Qualcomm on Wednesday once again touted LTE IoT as a major step toward the eventual implementation of the fifth generation of mobile networks into the Internet of Things segment. While the true potential of IoT isn't expected to be unlocked before 5G becomes available on an international level, Qualcomm claims the connectivity revolution is already underway, especially given the completion of the first 5G New Radio standard — Release 15 — late last month in Lisbon, Portugal. LTE IoT was already added to 3GPP's Release 13 standard, having debuted within the scope of the LTE Advanced Pro solution which is already offering universal coverage and a wide variety of services that Qualcomm says will be crucial for supporting 5G.
LTE Advanced Pro is essentially a combination of NB-IoT and eMTC, with the two narrowband technologies being meant to work together to simplify the complexity of networks and devices meant to be connected to them in order to optimize their effective range, supported density, and battery life without making any functional compromises.

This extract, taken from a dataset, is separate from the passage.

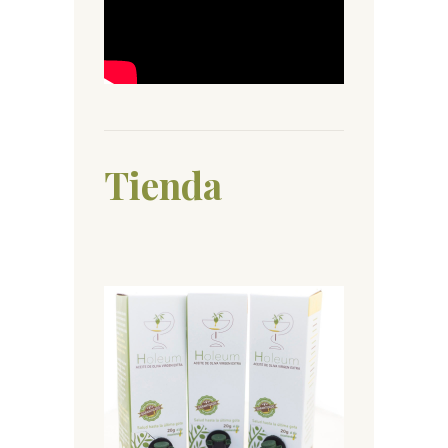
Tienda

The efforts to streamline the solution are a direct consequence of the nature of IoT offerings such as wearables and environmental sensors that makes optimal battery life and reliable connectivity take priority over advanced features. Qualcomm is estimating that more than 35 wireless carriers and other companies in the industry already vowed to deploy Cat-NB1 or Cat-M1 networks, with some of them pledging to implement both and already starting to deliver on their promises last year. 5G eMBB solutions are also set to be launched next year, covering both the sub-6GHz spectrum and millimeter-wave frequencies, allowing for a core network-agnostic IoT platform that will support those LTE services but also be compatible with 5G, Qualcomm said, adding that it's fully committed to accelerating that deployment going forward.
IoT is just one component of the 5G equation, with the next wireless standard being expected to allow for entirely new types of technologies, solutions, and businesses. According to Qualcomm's previous research, over $12 trillion in additional economic value will be attributed to 5G by 2035. The jump to the next generation of mobile networks is different from every previous such upgrade because it started being researched and developed with products and services in mind instead of being a result of an industry-wide desire to simply improve existing wireless infrastructure in terms of speeds, capacities, and latencies. In combination with the potential of private LTE and 5G networks, Qualcomm believes the next wireless upgrade will ultimately lead to a "fourth industrial revolution."